Did you face the same problem?
Hi
Thanks for a great tutorial! It actually worked pretty well, except for one small thing. When cc tried to connect to github to clone the repository, it fails because the ssh password is not being saved automatically in 9.10 (seems to be a known bug http://blog.mfabrik.com/2010/04/09/could-not-open-a-connection-to-your-authentication-agent-on-ubuntu-9-10-linux/).
Did you face the same problem?
Thx.
.K
Karim,
No, I didn’t personally run into that, but I was using a passwordless ssh key at the time, so it wouldn’t have affected me. Did you find a fix?
Hi Evan,
Thx for fast reply. No unfortunately i haven’t found a fix yet and it’s driving me maaaaad. Until I can get this to work I can’t get any of the CI servers to work properly on ubuntu
[...] up a server yourself, there are plenty of guides to deploying Rails on the web. Much of our own guide to deploying CruiseControl.rb can be used to set up any Rails application on Slicehost or any other Ubuntu Linux hosting [...]
Hi,
Nice tutorial !
I found out the CI does not alert when a test fails.
How do you fix that ?
@Rudth Mael — unfortunately, any number of things could be wrong if email alerts are not being sent. If you have correctly set up your notification email addresses as in step 8, the first thing I would do is look in the logs for cruise control and try to see if/when it is trying to send emails and whether any errors are generated.
Hi,
Thanks for this tutorial, I try to set-up Convection and it help me a lot !

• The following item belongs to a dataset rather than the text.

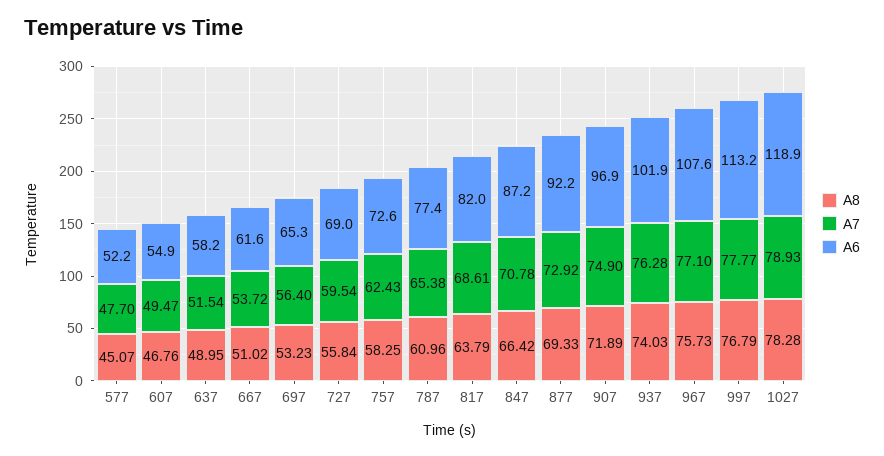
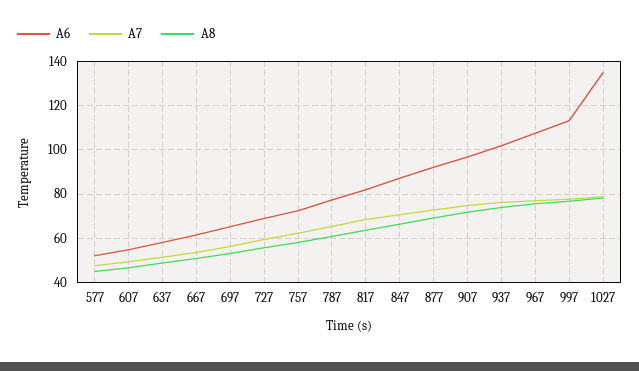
A6, 1027: 118.9 -> 135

I still have another problem when trying to set up Convection, the build fail with this error :
“Don’t know how to build task ‘ci:run’”
followed by about ten lines with :
“/usr/lib/ruby/1.8/rake.rb:1704:in `[]‘
/usr/lib/ruby/1.8/rake.rb:2026:in `invoke_task’”

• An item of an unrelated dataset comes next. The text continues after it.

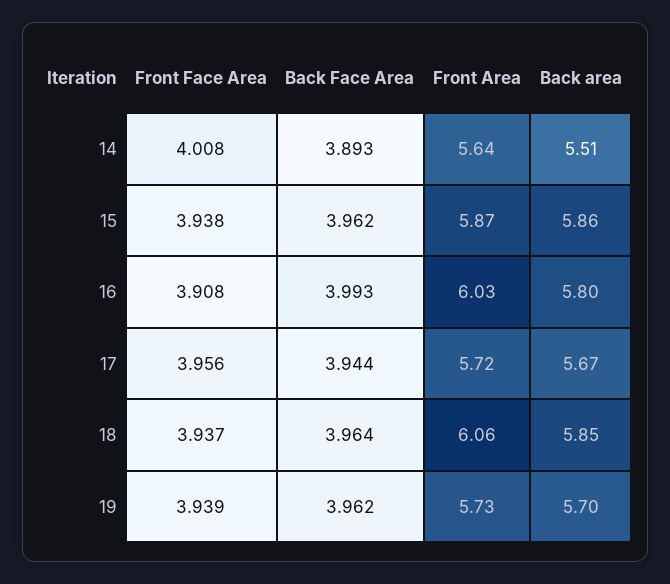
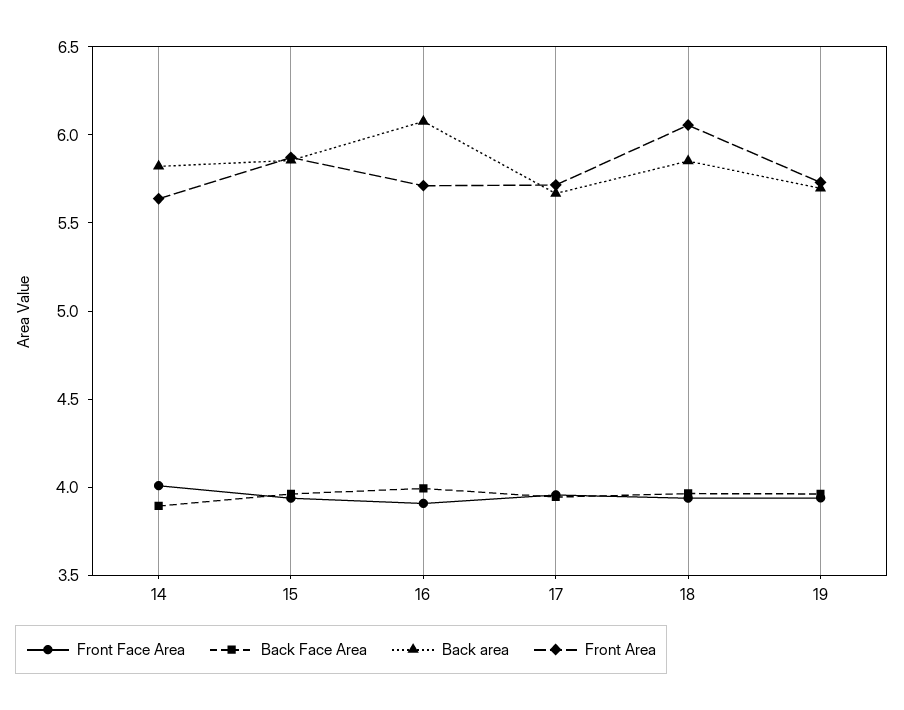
Back area, 14: 5.51 -> 5.8
Front Area, 16: 6.03 -> 5.7
Back area, 16: 5.8 -> 6.1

Could you help me to debug that ?
@Fabien What command are you running when you get that error?
@ Evan :
Hi Evan, thanks for your reply. I was just asking CruiseControl to build the project manually. The project is defined by the same lines than in the tutorial on cruise_config.rb :
project.build_command = ‘rake ci:run[localhost,root,,ci_convection] –trace RAILS_ENV=test’
It seems that the argument “ci” wasn’t recognized by rake.